YOUR ASSIGNMENT:
Restrict the output to the lines below starting at the one that contains "17: (630, 355, 1.76)" and ending at the one that contains "41: (667, 373, 1.70)", and restate them word for word, both ends included.

Collected data:
··········

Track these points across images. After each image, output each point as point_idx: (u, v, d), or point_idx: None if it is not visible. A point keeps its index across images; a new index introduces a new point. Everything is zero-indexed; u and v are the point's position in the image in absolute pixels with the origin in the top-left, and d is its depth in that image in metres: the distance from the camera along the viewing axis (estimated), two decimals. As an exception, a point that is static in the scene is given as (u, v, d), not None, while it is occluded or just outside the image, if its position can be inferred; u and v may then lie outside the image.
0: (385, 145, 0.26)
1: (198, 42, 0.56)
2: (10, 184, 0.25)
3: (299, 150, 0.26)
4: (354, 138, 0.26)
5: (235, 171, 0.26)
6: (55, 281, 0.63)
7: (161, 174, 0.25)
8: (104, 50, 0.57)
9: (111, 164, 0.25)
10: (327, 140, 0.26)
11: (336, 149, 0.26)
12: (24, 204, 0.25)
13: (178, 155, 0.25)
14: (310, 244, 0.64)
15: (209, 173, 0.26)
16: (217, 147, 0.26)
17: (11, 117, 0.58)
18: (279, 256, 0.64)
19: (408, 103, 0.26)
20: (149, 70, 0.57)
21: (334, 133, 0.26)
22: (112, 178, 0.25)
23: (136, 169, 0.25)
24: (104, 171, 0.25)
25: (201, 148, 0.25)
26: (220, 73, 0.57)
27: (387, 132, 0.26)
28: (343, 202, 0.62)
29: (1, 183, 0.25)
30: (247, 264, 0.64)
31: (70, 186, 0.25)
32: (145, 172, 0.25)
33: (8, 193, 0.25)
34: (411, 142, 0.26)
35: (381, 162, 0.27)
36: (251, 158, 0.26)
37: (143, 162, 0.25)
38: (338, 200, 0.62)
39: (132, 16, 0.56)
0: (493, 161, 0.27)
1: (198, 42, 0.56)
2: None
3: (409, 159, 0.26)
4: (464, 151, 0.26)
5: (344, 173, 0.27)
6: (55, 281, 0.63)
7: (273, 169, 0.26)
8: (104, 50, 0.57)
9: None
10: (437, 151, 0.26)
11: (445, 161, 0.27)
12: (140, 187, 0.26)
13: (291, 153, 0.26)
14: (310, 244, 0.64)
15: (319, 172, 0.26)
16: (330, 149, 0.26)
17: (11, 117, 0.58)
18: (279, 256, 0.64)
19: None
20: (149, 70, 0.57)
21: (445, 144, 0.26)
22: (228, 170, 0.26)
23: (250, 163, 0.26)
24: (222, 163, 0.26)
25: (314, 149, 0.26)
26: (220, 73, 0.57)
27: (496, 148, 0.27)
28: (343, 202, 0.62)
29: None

··········

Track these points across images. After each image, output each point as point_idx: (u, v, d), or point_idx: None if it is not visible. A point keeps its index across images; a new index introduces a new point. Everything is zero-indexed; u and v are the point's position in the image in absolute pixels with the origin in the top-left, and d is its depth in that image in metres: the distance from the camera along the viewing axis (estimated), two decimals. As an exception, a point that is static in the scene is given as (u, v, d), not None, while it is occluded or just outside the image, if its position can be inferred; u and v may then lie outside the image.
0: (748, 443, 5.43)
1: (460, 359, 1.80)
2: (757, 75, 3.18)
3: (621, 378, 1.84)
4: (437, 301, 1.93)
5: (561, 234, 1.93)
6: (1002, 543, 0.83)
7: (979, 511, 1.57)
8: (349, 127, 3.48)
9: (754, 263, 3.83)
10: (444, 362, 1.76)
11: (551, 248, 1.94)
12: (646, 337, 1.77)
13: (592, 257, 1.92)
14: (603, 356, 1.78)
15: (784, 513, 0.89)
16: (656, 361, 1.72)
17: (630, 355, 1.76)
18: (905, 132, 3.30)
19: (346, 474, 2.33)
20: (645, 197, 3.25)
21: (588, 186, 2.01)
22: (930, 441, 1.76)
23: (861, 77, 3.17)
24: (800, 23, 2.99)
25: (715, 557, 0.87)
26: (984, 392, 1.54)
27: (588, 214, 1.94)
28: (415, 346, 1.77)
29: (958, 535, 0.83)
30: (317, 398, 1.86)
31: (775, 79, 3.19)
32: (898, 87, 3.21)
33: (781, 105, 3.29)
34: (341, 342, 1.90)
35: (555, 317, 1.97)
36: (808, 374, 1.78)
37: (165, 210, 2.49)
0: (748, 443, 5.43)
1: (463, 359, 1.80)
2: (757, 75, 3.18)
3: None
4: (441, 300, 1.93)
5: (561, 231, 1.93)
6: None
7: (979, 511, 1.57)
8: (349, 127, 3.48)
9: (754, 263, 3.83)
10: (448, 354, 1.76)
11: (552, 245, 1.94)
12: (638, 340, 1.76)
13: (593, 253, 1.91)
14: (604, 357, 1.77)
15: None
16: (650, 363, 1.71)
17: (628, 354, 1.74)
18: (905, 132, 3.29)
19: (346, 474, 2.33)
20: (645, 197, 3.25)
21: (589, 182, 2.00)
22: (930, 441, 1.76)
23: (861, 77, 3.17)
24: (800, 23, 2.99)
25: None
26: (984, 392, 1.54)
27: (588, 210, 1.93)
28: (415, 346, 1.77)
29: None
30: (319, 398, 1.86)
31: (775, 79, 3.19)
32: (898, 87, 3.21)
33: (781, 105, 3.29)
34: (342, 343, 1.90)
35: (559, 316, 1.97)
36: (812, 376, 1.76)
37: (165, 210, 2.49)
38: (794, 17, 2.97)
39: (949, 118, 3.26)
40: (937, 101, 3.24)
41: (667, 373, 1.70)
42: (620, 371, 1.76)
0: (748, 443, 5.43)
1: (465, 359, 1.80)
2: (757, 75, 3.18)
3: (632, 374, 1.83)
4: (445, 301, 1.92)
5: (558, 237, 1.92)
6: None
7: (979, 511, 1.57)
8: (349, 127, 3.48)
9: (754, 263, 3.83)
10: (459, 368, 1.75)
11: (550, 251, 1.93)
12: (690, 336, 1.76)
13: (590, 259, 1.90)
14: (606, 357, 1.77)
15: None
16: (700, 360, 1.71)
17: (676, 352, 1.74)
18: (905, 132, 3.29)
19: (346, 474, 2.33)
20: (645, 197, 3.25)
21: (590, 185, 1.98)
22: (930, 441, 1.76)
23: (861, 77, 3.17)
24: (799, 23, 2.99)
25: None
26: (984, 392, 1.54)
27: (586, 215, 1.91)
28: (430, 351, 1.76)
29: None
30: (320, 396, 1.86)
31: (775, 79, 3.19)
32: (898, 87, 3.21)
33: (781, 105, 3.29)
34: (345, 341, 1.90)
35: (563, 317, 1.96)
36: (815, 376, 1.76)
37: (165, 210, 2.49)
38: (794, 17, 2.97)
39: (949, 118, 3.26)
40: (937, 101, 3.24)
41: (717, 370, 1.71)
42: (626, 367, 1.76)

··········

TASK SOLUTION:
17: (630, 355, 1.76)
18: (905, 132, 3.30)
19: (346, 474, 2.33)
20: (645, 197, 3.25)
21: (588, 186, 2.01)
22: (930, 441, 1.76)
23: (861, 77, 3.17)
24: (800, 23, 2.99)
25: (715, 557, 0.87)
26: (984, 392, 1.54)
27: (588, 214, 1.94)
28: (415, 346, 1.77)
29: (958, 535, 0.83)
30: (317, 398, 1.86)
31: (775, 79, 3.19)
32: (898, 87, 3.21)
33: (781, 105, 3.29)
34: (341, 342, 1.90)
35: (555, 317, 1.97)
36: (808, 374, 1.78)
37: (165, 210, 2.49)
0: (748, 443, 5.43)
1: (463, 359, 1.80)
2: (757, 75, 3.18)
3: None
4: (441, 300, 1.93)
5: (561, 231, 1.93)
6: None
7: (979, 511, 1.57)
8: (349, 127, 3.48)
9: (754, 263, 3.83)
10: (448, 354, 1.76)
11: (552, 245, 1.94)
12: (638, 340, 1.76)
13: (593, 253, 1.91)
14: (604, 357, 1.77)
15: None
16: (650, 363, 1.71)
17: (628, 354, 1.74)
18: (905, 132, 3.29)
19: (346, 474, 2.33)
20: (645, 197, 3.25)
21: (589, 182, 2.00)
22: (930, 441, 1.76)
23: (861, 77, 3.17)
24: (800, 23, 2.99)
25: None
26: (984, 392, 1.54)
27: (588, 210, 1.93)
28: (415, 346, 1.77)
29: None
30: (319, 398, 1.86)
31: (775, 79, 3.19)
32: (898, 87, 3.21)
33: (781, 105, 3.29)
34: (342, 343, 1.90)
35: (559, 316, 1.97)
36: (812, 376, 1.76)
37: (165, 210, 2.49)
38: (794, 17, 2.97)
39: (949, 118, 3.26)
40: (937, 101, 3.24)
41: (667, 373, 1.70)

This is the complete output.